- Born: June 3, 1937 Wilmington, Delaware, U.S.
- Died: May 4, 2012 (aged 74) Hockessin, Delaware, U.S.
- Education: Harvard University (BA) University of Pennsylvania (PhD)
- Known for: Archaeology at Sardis
- Scientific career
- Fields: Classical archaeology
- Workplaces: University of California, Berkeley
- Thesis: Lydian Pottery of the Sixth-century B.C.: The Lydion and Marbled Ware (1966)

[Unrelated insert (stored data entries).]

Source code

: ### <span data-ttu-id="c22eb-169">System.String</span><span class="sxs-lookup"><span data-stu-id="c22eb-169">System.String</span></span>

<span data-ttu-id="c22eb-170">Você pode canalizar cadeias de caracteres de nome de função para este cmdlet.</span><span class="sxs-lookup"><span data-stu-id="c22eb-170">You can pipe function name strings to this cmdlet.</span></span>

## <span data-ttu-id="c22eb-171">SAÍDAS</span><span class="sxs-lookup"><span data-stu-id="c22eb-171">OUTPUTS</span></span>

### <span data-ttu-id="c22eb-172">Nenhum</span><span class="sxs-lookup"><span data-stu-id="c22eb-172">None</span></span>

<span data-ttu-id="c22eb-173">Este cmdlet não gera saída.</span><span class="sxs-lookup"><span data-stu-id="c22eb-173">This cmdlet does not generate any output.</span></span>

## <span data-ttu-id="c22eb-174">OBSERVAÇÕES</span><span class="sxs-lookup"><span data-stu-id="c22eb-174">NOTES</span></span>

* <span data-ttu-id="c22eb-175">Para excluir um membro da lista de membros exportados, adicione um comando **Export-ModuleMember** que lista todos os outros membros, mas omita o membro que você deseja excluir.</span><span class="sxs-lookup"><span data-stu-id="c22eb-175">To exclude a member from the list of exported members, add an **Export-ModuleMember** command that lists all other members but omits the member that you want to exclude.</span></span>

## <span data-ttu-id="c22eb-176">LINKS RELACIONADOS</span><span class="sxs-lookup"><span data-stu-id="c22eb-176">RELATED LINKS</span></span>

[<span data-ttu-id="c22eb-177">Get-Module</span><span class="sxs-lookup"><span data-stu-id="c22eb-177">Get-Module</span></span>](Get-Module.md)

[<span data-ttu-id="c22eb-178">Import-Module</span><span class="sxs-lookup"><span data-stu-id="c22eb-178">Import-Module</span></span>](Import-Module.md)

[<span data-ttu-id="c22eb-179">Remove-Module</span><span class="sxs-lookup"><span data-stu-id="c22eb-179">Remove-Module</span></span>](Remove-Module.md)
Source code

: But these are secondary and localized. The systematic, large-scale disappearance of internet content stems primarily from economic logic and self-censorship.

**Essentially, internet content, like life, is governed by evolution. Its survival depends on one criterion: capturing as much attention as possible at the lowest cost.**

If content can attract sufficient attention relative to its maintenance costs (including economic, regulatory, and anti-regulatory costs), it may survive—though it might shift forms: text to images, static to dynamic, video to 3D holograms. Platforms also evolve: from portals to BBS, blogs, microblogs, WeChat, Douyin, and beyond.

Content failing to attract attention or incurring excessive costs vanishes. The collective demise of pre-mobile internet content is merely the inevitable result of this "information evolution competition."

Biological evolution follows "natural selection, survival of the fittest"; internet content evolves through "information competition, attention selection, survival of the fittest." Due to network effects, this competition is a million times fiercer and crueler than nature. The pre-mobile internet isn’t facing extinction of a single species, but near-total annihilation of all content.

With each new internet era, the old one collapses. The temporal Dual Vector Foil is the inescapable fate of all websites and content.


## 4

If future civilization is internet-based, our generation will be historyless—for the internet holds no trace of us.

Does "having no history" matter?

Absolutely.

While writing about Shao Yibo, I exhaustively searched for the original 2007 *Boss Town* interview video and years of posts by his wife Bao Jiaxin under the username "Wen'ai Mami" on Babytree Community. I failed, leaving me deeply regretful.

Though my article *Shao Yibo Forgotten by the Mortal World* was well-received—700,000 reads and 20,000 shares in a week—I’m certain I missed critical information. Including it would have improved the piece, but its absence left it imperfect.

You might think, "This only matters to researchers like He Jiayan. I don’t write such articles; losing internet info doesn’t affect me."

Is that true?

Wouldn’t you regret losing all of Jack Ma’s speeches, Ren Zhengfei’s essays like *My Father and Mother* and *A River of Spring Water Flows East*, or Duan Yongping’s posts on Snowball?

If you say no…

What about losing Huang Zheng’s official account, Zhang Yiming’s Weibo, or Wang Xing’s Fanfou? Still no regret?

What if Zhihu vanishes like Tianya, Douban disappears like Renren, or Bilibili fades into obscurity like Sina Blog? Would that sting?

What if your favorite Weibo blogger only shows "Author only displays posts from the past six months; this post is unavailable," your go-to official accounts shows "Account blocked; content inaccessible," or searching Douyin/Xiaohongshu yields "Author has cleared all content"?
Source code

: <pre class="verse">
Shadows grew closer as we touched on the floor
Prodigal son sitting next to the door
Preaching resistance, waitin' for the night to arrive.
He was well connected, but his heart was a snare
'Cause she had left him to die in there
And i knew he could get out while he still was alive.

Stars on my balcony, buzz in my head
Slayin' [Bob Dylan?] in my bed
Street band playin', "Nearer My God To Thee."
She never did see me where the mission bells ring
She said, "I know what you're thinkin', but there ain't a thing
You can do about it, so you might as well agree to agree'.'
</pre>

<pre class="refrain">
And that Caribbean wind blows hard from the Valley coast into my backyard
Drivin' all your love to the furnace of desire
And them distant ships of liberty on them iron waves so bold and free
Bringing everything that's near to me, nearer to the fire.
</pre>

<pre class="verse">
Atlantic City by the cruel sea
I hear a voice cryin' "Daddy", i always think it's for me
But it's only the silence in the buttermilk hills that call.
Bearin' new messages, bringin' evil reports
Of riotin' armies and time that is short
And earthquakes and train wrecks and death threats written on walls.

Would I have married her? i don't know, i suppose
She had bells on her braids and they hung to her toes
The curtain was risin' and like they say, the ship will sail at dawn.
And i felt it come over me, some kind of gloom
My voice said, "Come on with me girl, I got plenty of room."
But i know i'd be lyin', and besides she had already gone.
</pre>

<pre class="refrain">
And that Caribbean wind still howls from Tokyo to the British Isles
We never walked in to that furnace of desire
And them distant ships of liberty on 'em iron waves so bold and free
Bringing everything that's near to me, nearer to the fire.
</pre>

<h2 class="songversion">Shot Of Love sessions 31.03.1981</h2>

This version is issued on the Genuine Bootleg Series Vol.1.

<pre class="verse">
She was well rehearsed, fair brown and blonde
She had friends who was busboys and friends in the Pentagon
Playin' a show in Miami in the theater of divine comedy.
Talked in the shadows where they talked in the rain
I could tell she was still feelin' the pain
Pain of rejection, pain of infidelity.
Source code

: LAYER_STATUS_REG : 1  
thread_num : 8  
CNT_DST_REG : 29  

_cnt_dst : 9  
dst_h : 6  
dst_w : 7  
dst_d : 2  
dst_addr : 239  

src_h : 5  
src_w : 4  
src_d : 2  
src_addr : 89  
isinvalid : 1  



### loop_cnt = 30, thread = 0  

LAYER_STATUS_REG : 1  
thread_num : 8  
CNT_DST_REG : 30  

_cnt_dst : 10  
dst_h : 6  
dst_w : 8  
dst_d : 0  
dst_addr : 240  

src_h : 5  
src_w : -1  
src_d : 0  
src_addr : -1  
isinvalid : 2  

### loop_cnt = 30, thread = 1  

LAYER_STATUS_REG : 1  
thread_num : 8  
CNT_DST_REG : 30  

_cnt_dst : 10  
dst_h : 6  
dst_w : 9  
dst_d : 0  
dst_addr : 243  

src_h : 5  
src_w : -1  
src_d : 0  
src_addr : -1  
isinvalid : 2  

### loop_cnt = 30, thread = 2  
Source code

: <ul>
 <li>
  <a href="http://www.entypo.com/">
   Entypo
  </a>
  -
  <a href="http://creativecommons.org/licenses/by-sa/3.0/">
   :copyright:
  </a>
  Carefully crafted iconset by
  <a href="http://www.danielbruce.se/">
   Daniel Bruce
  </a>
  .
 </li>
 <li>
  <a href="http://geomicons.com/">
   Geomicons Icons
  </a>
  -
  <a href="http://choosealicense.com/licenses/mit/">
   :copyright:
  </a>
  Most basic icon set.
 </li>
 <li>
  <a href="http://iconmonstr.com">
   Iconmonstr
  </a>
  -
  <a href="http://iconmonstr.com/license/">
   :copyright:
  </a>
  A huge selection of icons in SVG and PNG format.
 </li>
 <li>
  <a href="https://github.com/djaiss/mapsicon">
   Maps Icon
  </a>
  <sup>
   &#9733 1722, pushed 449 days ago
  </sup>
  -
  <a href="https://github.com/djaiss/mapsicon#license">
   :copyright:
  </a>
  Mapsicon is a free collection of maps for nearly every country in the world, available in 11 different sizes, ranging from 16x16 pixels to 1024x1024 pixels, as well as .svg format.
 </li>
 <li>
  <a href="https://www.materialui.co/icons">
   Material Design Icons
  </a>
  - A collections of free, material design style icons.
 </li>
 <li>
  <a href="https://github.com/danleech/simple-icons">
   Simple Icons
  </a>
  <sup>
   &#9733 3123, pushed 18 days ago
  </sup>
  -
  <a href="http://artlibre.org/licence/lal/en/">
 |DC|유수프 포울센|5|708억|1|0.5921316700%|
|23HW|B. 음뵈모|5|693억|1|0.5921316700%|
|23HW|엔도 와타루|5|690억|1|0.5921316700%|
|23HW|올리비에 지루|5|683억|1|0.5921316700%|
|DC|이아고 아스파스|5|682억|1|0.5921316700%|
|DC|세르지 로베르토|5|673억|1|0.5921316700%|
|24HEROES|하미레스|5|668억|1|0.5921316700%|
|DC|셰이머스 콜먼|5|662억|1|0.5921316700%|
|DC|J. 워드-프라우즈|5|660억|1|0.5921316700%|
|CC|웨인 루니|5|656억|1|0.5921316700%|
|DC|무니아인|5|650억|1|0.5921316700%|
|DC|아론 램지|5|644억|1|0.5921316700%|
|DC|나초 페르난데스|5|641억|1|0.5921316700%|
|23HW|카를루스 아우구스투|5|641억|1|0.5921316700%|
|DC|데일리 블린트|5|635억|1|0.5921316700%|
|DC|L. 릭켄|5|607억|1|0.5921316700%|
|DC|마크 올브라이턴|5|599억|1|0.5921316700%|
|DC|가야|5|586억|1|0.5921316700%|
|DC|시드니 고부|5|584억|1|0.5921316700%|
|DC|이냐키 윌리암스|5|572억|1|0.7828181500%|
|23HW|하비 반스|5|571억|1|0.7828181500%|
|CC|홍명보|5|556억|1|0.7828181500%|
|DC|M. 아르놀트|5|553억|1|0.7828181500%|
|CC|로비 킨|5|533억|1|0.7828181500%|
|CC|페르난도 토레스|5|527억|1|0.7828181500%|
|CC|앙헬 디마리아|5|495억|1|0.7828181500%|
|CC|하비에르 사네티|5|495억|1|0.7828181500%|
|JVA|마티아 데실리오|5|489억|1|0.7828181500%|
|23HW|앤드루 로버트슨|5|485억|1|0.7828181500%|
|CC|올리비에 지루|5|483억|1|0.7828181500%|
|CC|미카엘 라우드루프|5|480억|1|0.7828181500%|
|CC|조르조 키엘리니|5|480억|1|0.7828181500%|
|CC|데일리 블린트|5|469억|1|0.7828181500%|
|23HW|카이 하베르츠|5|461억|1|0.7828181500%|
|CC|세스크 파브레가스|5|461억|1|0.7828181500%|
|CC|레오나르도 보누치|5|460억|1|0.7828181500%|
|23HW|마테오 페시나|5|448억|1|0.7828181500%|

= Crawford Hallock Greenewalt Jr. =

Classical archaeologist

Crawford Hallock Greenewalt Jr. (June 3, 1937 – May 4, 2012) was an American classical archaeologist at the University of California, Berkeley who made contributions to the study of Lydia through his excavations at Sardis.

==Biography==
Greenewalt was the son of Crawford Hallock Greenewalt, a chemical engineer and later president of DuPont, and Margaretta L. Greenewalt. He had one brother, David Greenewalt, and one sister, Nancy G. Frederick. He attended the Tower Hill School, received a B.A. from Harvard University in 1959, and a Ph.D. in Classical Archaeology from the University of Pennsylvania in 1966. Greenwalt died of a brain tumor in 2012.

==Archaeology==
Greenewalt first showed in interest in archaeology at age eight. While an undergraduate at Harvard, Greenewalt worked at the Sardis excavation, where he became known for his ability to crawl through the narrow tunnels constructed by earlier tomb robbers. After graduating in 1959, Greenewalt joined the Sardis excavation as a staff photographer. Greenewalt's Ph.D. thesis was on the Lydian pottery, like those recovered at the Sardis excavation. Greenewalt worked on the Sardis excavation every summer from 1959 to 2011. In 1976 he was made the field director of the excavation, a position he held until 2007 when he turned it over to Nicholas Cahill.

==Awards and honors==
Greenewalt was a member of the American Philosophical Society, and an honorary member the German Archaeological Institute and Austrian Archaeological Institute. In 1993 he was awarded the Henry Allen Moe Prize in Humanities by the American Philosophical Society for his paper "When a Mighty Empire Was Destroyed" and for his work on reconstructing the history of Lydia. In 2012 he was awarded Archaeological Institute of America's Bandelier Award for Public Service to Archaeology for his work at Sardis.

The research library of archaeology at Ege University, İzmir, to which Greenewalt had left his private library, was named "Greenewalt Library" in 2015.